335-Series (M-Block)
- 351 M-block V8 (Not to be confused with the 351 Cleveland which uses the small block V8 pattern)
- 400 V8 (except some 1971 and 1973 late Windsor-style castings)

385-Series
- 370 V8
- 429 V8
- 460 V8
- 514 V8

==Taunus/Cologne pattern==
Named for the 1962 Ford Taunus V4 engine and Ford Cologne V6 engine built in Cologne, Germany.
- 1.2/1.3/1.5/1.7L were mostly in European Cars.

* [Material shown]

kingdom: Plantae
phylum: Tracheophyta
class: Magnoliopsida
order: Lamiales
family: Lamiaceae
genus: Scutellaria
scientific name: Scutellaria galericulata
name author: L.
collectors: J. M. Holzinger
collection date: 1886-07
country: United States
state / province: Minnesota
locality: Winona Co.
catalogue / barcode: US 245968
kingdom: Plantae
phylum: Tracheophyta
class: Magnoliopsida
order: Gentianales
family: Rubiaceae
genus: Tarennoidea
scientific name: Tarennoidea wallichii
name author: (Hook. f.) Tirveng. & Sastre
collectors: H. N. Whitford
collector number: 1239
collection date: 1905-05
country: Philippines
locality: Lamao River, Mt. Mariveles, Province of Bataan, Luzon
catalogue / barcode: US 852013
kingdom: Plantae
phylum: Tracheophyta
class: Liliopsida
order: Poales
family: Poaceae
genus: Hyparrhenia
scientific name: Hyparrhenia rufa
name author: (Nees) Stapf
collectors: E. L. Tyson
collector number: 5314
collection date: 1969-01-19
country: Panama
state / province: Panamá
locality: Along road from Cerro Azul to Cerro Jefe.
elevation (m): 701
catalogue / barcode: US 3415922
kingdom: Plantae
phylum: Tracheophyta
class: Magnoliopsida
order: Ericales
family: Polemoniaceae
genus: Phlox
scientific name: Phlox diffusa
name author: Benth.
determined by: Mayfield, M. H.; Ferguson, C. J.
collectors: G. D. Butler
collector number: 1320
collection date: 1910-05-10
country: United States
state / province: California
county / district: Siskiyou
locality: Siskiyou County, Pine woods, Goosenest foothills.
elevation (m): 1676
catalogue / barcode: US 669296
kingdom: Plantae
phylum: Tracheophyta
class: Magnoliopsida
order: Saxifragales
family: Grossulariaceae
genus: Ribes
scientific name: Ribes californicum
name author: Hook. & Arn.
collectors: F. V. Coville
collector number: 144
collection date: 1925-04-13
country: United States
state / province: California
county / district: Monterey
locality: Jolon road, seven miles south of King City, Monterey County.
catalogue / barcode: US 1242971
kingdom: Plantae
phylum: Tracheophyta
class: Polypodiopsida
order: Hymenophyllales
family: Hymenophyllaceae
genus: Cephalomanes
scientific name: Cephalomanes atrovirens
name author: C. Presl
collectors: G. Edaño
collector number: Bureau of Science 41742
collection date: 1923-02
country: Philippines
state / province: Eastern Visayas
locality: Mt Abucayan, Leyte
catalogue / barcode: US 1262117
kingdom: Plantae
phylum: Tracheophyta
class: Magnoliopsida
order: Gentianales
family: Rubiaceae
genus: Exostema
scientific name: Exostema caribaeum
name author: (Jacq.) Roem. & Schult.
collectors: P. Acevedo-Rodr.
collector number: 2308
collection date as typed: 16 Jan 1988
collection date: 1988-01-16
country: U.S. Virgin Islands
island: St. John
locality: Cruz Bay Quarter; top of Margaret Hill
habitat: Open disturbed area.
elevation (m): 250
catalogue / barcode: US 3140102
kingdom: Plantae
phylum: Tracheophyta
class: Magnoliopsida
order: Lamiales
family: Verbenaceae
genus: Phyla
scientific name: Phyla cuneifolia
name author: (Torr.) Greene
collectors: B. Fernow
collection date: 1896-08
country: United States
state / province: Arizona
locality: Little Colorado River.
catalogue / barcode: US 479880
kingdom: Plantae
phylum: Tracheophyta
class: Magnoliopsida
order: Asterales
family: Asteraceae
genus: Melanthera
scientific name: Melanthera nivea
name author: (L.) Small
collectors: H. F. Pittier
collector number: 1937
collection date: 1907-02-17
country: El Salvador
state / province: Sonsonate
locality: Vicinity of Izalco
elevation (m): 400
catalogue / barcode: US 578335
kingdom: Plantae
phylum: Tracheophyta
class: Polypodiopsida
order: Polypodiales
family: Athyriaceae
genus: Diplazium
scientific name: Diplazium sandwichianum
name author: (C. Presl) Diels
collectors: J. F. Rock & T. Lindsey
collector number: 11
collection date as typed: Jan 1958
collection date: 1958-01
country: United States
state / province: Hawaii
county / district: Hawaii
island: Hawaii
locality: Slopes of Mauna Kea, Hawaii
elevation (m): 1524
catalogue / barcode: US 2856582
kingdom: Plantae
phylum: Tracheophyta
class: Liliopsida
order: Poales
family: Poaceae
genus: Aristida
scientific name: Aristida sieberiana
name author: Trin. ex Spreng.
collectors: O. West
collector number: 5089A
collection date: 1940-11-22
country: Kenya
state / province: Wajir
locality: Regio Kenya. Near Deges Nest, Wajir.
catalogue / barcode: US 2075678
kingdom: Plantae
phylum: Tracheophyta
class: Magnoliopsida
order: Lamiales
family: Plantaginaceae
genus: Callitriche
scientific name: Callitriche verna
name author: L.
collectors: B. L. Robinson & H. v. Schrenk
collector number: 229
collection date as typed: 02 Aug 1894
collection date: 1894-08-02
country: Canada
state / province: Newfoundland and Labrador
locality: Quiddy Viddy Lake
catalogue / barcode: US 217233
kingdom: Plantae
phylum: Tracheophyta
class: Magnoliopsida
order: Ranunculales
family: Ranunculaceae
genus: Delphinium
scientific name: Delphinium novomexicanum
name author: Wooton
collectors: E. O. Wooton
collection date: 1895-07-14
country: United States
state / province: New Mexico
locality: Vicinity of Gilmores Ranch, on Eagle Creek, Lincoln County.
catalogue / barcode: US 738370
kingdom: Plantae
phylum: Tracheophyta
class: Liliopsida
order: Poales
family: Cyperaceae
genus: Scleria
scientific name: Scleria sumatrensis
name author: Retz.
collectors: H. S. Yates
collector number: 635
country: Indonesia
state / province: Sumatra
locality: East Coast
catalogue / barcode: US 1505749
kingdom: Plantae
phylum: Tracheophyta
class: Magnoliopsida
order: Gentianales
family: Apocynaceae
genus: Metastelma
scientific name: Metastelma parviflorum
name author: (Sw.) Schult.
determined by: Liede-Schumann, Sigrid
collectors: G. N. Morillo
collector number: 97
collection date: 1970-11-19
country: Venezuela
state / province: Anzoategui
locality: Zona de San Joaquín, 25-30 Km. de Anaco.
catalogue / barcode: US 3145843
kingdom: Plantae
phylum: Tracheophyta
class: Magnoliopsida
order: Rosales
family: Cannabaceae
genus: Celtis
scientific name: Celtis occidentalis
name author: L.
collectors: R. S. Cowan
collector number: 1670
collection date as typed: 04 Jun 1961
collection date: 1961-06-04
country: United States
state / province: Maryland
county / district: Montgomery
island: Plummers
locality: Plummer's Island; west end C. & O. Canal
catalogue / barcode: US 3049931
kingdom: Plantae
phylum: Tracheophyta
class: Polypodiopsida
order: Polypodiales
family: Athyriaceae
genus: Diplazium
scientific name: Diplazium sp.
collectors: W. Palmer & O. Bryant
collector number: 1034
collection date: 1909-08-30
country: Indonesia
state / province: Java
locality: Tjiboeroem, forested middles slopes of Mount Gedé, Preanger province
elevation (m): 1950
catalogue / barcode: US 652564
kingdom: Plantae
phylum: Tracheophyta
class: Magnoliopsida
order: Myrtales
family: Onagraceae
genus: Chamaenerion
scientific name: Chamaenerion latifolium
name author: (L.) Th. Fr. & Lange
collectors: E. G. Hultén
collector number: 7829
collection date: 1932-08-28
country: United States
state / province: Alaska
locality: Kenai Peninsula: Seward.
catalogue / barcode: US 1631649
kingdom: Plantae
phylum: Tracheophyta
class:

* [Task instructions]
1 – Reproduce, word for word, the portion of the Ford engine list starting at "335-Series (M-Block)" and ending at "in Cologne, Germany.".
2 – Name every engine that the Ford engine list gives under the heading "385-Series".
The records play no part in this work.

* [List of answers]
1 –
335-Series (M-Block)
- 351 M-block V8 (Not to be confused with the 351 Cleveland which uses the small block V8 pattern)
- 400 V8 (except some 1971 and 1973 late Windsor-style castings)

385-Series
- 370 V8
- 429 V8
- 460 V8
- 514 V8

==Taunus/Cologne pattern==
Named for the 1962 Ford Taunus V4 engine and Ford Cologne V6 engine built in Cologne, Germany.

2 –
- 370 V8
- 429 V8
- 460 V8
- 514 V8